• _PROBLEMA A RESOLVER_:
Edita las líneas de todos los ítems sustituyendo "Lorient" por "Vannes" y conserva el resto sin cambios.

[Entradas guardadas]
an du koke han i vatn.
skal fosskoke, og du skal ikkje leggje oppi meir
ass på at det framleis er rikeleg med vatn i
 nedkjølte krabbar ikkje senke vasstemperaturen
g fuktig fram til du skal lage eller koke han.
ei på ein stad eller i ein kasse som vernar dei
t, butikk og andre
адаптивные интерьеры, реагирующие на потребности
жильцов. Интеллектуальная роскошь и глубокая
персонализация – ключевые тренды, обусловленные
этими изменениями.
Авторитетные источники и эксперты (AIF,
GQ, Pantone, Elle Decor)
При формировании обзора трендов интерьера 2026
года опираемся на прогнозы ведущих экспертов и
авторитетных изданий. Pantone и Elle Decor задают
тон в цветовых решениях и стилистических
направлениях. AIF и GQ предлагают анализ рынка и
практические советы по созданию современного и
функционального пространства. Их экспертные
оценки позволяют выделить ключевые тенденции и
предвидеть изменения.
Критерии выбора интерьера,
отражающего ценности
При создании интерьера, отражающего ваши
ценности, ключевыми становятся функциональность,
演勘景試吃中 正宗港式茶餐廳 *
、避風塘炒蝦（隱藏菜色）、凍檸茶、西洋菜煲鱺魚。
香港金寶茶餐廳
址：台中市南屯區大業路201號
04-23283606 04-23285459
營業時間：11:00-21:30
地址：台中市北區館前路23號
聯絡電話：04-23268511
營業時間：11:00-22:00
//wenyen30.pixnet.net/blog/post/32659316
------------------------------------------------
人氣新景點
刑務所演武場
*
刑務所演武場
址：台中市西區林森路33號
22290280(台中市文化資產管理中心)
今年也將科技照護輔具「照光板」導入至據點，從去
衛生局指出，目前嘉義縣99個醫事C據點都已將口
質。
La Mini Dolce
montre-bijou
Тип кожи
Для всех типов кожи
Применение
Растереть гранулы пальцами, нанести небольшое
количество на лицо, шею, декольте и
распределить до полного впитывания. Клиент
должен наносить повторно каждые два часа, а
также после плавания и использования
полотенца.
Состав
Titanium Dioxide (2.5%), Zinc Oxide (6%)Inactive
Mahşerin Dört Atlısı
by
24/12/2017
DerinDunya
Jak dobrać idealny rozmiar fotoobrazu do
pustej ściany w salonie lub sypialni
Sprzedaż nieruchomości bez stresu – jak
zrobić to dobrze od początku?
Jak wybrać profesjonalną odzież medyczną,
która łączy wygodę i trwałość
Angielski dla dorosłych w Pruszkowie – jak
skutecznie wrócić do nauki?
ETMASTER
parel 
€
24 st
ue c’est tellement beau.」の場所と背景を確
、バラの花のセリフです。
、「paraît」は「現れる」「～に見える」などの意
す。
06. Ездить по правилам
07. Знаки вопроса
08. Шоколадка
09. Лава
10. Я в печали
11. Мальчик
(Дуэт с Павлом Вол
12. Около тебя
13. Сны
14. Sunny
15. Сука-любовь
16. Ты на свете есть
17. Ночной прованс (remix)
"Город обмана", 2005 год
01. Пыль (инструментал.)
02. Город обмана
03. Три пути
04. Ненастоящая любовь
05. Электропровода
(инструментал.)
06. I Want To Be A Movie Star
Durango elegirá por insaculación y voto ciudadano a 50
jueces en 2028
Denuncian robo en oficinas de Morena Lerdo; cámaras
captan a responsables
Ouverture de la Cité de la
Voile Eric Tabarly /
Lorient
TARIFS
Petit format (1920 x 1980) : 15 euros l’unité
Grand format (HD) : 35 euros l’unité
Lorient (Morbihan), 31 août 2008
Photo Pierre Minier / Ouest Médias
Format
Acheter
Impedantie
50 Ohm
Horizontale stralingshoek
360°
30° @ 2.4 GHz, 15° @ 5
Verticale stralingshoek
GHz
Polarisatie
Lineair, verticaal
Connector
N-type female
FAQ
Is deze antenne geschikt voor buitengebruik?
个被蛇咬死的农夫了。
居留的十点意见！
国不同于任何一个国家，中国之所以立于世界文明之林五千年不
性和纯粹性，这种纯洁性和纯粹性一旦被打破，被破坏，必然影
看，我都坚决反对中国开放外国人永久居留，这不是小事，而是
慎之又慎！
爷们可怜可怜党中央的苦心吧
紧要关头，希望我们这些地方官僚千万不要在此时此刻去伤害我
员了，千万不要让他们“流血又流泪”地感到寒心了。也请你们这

• _RESPUESTA A CONTINUACIÓN_:
an du koke han i vatn.
skal fosskoke, og du skal ikkje leggje oppi meir
ass på at det framleis er rikeleg med vatn i
 nedkjølte krabbar ikkje senke vasstemperaturen
g fuktig fram til du skal lage eller koke han.
ei på ein stad eller i ein kasse som vernar dei
t, butikk og andre
адаптивные интерьеры, реагирующие на потребности
жильцов. Интеллектуальная роскошь и глубокая
персонализация – ключевые тренды, обусловленные
этими изменениями.
Авторитетные источники и эксперты (AIF,
GQ, Pantone, Elle Decor)
При формировании обзора трендов интерьера 2026
года опираемся на прогнозы ведущих экспертов и
авторитетных изданий. Pantone и Elle Decor задают
тон в цветовых решениях и стилистических
направлениях. AIF и GQ предлагают анализ рынка и
практические советы по созданию современного и
функционального пространства. Их экспертные
оценки позволяют выделить ключевые тенденции и
предвидеть изменения.
Критерии выбора интерьера,
отражающего ценности
При создании интерьера, отражающего ваши
ценности, ключевыми становятся функциональность,
演勘景試吃中 正宗港式茶餐廳 *
、避風塘炒蝦（隱藏菜色）、凍檸茶、西洋菜煲鱺魚。
香港金寶茶餐廳
址：台中市南屯區大業路201號
04-23283606 04-23285459
營業時間：11:00-21:30
地址：台中市北區館前路23號
聯絡電話：04-23268511
營業時間：11:00-22:00
//wenyen30.pixnet.net/blog/post/32659316
------------------------------------------------
人氣新景點
刑務所演武場
*
刑務所演武場
址：台中市西區林森路33號
22290280(台中市文化資產管理中心)
今年也將科技照護輔具「照光板」導入至據點，從去
衛生局指出，目前嘉義縣99個醫事C據點都已將口
質。
La Mini Dolce
montre-bijou
Тип кожи
Для всех типов кожи
Применение
Растереть гранулы пальцами, нанести небольшое
количество на лицо, шею, декольте и
распределить до полного впитывания. Клиент
должен наносить повторно каждые два часа, а
также после плавания и использования
полотенца.
Состав
Titanium Dioxide (2.5%), Zinc Oxide (6%)Inactive
Mahşerin Dört Atlısı
by
24/12/2017
DerinDunya
Jak dobrać idealny rozmiar fotoobrazu do
pustej ściany w salonie lub sypialni
Sprzedaż nieruchomości bez stresu – jak
zrobić to dobrze od początku?
Jak wybrać profesjonalną odzież medyczną,
która łączy wygodę i trwałość
Angielski dla dorosłych w Pruszkowie – jak
skutecznie wrócić do nauki?
ETMASTER
parel 
€
24 st
ue c’est tellement beau.」の場所と背景を確
、バラの花のセリフです。
、「paraît」は「現れる」「～に見える」などの意
す。
06. Ездить по правилам
07. Знаки вопроса
08. Шоколадка
09. Лава
10. Я в печали
11. Мальчик
(Дуэт с Павлом Вол
12. Около тебя
13. Сны
14. Sunny
15. Сука-любовь
16. Ты на свете есть
17. Ночной прованс (remix)
"Город обмана", 2005 год
01. Пыль (инструментал.)
02. Город обмана
03. Три пути
04. Ненастоящая любовь
05. Электропровода
(инструментал.)
06. I Want To Be A Movie Star
Durango elegirá por insaculación y voto ciudadano a 50
jueces en 2028
Denuncian robo en oficinas de Morena Lerdo; cámaras
captan a responsables
Ouverture de la Cité de la
Voile Eric Tabarly /
Vannes
TARIFS
Petit format (1920 x 1980) : 15 euros l’unité
Grand format (HD) : 35 euros l’unité
Vannes (Morbihan), 31 août 2008
Photo Pierre Minier / Ouest Médias
Format
Acheter
Impedantie
50 Ohm
Horizontale stralingshoek
360°
30° @ 2.4 GHz, 15° @ 5
Verticale stralingshoek
GHz
Polarisatie
Lineair, verticaal
Connector
N-type female
FAQ
Is deze antenne geschikt voor buitengebruik?
个被蛇咬死的农夫了。
居留的十点意见！
国不同于任何一个国家，中国之所以立于世界文明之林五千年不
性和纯粹性，这种纯洁性和纯粹性一旦被打破，被破坏，必然影
看，我都坚决反对中国开放外国人永久居留，这不是小事，而是
慎之又慎！
爷们可怜可怜党中央的苦心吧
紧要关头，希望我们这些地方官僚千万不要在此时此刻去伤害我
员了，千万不要让他们“流血又流泪”地感到寒心了。也请你们这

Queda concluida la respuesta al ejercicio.